In T. reesei, levels of transcript that encode known and predicted cell-wall degrading enzymes were very high after 24 h exposure to straw (approximately 13% of the total mRNA) but were less than recorded in A. niger (approximately 19% of the total mRNA). Closer analysis revealed that enzymes from the same glycoside hydrolase families but different carbohydrate esterase and polysaccharide lyase families were up-regulated in both organisms. Accessory proteins which have been hypothesised to possibly have a role in enhancing carbohydrate deconstruction in A. niger were also uncovered in T. reesei and categories of enzymes induced were in general similar to those in A. niger. Similarly to A. niger, antisense transcripts are present in T. reesei and their expression is regulated by the growth condition.

Conclusions

T. reesei uses a similar array of enzymes, for the deconstruction of a solid lignocellulosic substrate, to A. niger. This suggests a conserved strategy towards lignocellulose degradation in both saprobic fungi. This study provides a basis for further analysis and characterisation of genes shown to be highly induced in the presence of a lignocellulosic substrate. The data will help to elucidate the mechanism of solid substrate recognition and subsequent degradation by T. reesei and provide information which could prove useful for efficient production of second generation biofuels.

Keywords:
Trichoderma reesei; Aspergillus niger; Glycoside hydrolases; Carbohydrate esterases; Antisense RNA; RNA-sequencing

Background

The burning of fossil fuels is accompanied by many recognised problems affecting the global economy and environmental health. Replacing fossil fuels with biofuels will help to reduce global CO2 emissions, produce a more favourable greenhouse gas profile, decrease dependence on diminishing oil resources and promote local economies [1,2]. The production of biofuels from plant biomass such as grasses [3], woods [4,5] and lignocellulosic wastes [6], does not compete with food production and is called second generation (2G) biofuel [7].

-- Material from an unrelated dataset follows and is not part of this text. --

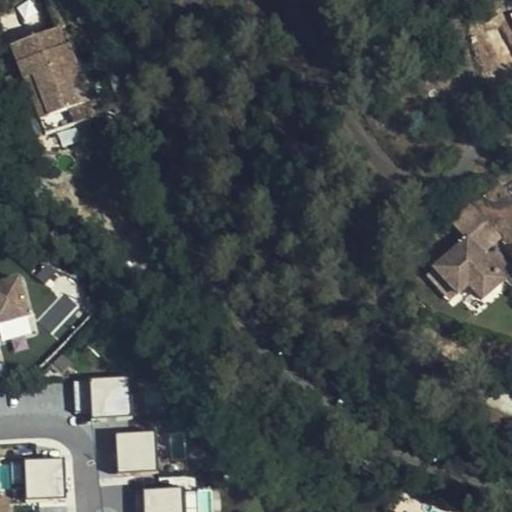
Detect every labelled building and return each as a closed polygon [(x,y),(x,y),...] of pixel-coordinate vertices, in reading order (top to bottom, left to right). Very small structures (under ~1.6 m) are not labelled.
[(9,44),(22,78),(31,75),(45,112),(86,97),(65,42),(61,43),(54,26),(9,44)] [(31,75),(22,78),(42,132),(93,114),(86,97),(45,112),(31,75)] [(479,202),(457,217),(470,236),(434,261),(454,290),(466,281),(478,297),(502,280),(482,252),(503,237),(479,202)] [(434,261),(425,267),(445,296),(454,290),(434,261)] [(0,326),(35,318),(26,280),(0,286),(0,326)] [(131,423),(129,382),(72,385),(74,415),(90,414),(91,425),(131,423)] [(321,449),(336,459),(345,446),(329,437),(321,449)] [(158,483),(156,438),(115,441),(116,485),(158,483)] [(345,446),(336,459),(364,477),(373,464),(345,446)] [(62,468),(21,469),(23,511),(65,508),(62,468)] [(184,511),(183,497),(142,499),(142,511),(184,511)]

In nature, the degradation of lignocellulosic biomass is catalysed by enzymes from various microorganisms such as saprobic fungi and bacteria [7]. Enzymes for biomass deconstruction, and many other industrial applications, are often derived from fungi from the Trichoderma and Aspergillus genera [1]. The overall aim of this study was to investigate the strategy that Trichoderma reesei employs to degrade complex lignocellulosic polysaccharides and compare this to the mechanism used by Aspergillus niger in order to provide novel insights which may prompt the development of new approaches for the production of 2G biofuels.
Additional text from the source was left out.